Privately-owned housing units authorized by building permits in July were at a seasonally adjusted annual rate of 1,119,000, which is 16.3 percent below the revised June rate of 1,337,000, but is 7.5 percent above the July 2014 estimate of 1,041,000. Single-family authorizations in July were at a rate of 679,000, which is 1.9 percent below the revised June figure of 692,000.
Privately-owned housing completions in July were at a seasonally adjusted annual rate of 987,000, which is 2.4 percent above the revised June estimate of 964,000 and is 14.6 percent above the July 2014 rate of 861,000.
So, how are homeowners paying for these properties? Increasingly, fewer people are bypassing lenders in favor of cash sales. New data from CoreLogic found cash sales made up 31.9 percent of total home sales in May, down from 35.1 percent in May 2014; on a monthly measurement, May’s level was 1.7 percentage points below the April level. May marks the 29th consecutive month of declining cash sales activities, which peaked in January 2011 at 46.5 percent of total home sales; prior to the 2008 economic crash, cash sales averaged about 25 percent of total home sale activity.
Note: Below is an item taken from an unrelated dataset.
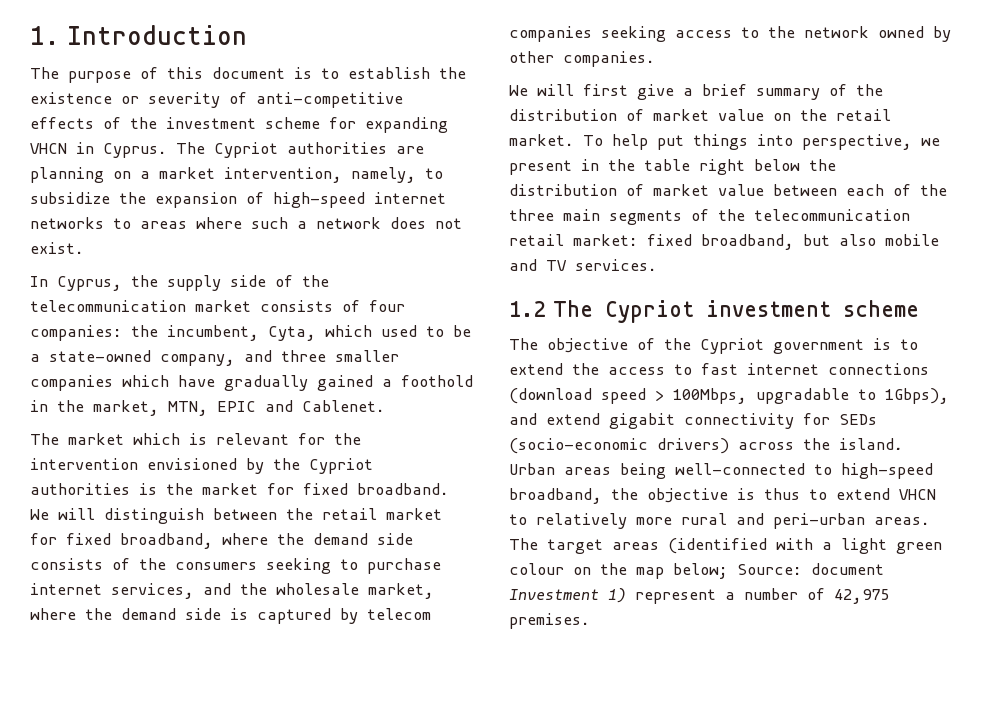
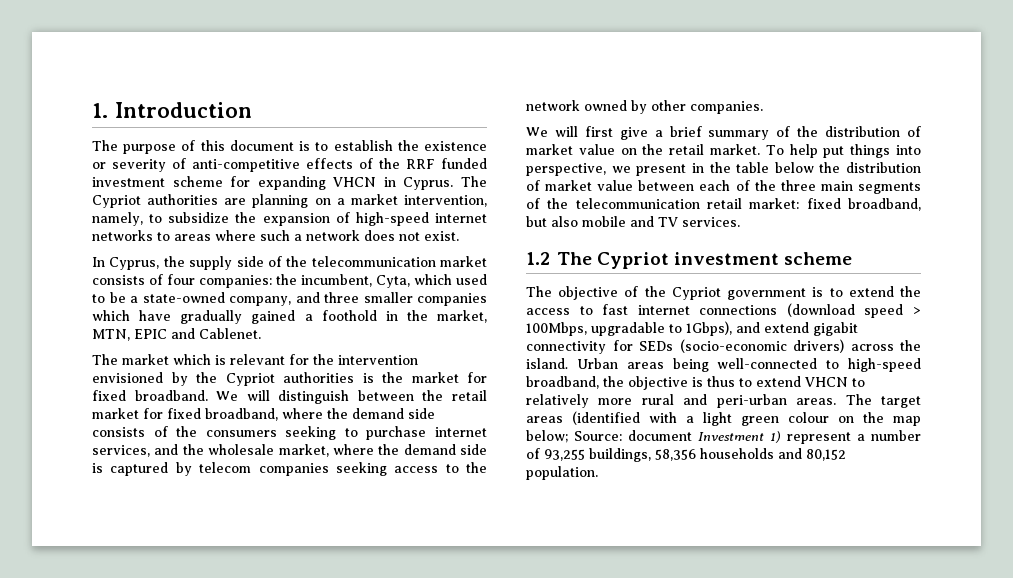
(157, 123) none -> [406,158,487,169] RRF funded
[699,159,745,175] right -> (770, 167) none
[834,589,889,604] [509,613,590,629] 42,975 premises. -> [544,448,846,462] [526,466,598,480] 93,255 buildings, 58,356 households and 80,152 population.

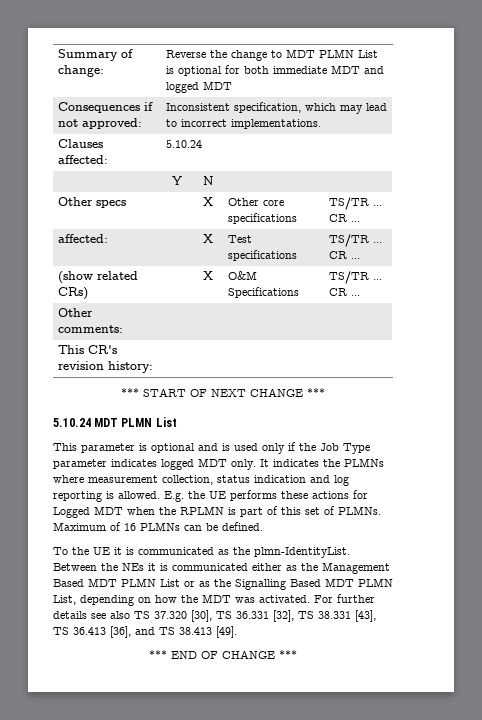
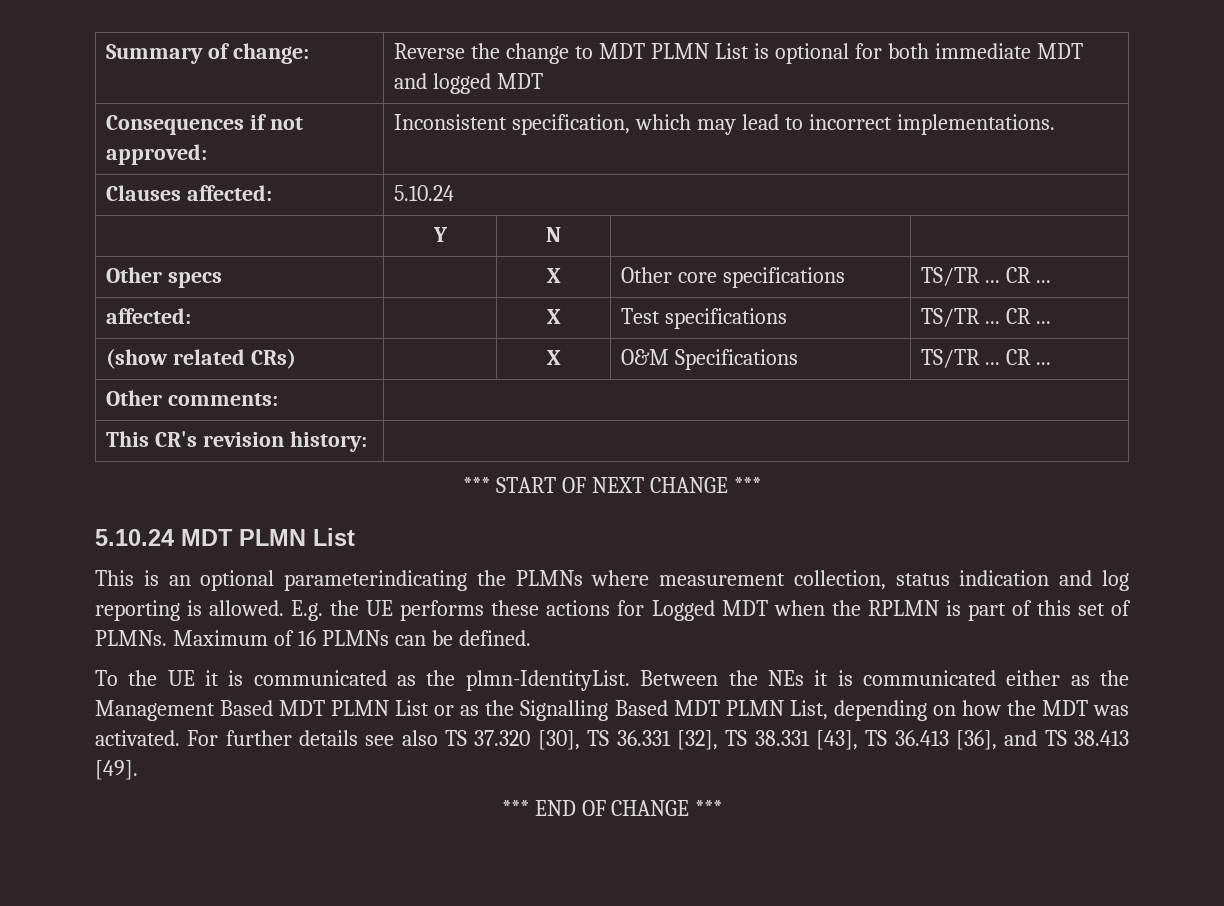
[81,442,370,454] [53,458,319,470] parameter is optional and is used only if the Job Type parameter indicates logged MDT only. It indicates -> [143,570,468,591] is an optional parameterindicating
The majority of cash sales in May belonged to real estate-owned (REO) sales, which registered 56.1 percent of activity, followed by resales at 31.5 percent, short sales at 30.1 percent and newly constructed homes at 14.7 percent. Florida had the largest share of any state-specific cash sales in May at 47.8 percent, followed by New York (45.8 percent), New Jersey (45.8 percent), Alabama (44.2 percent) and Michigan (38.4 percent).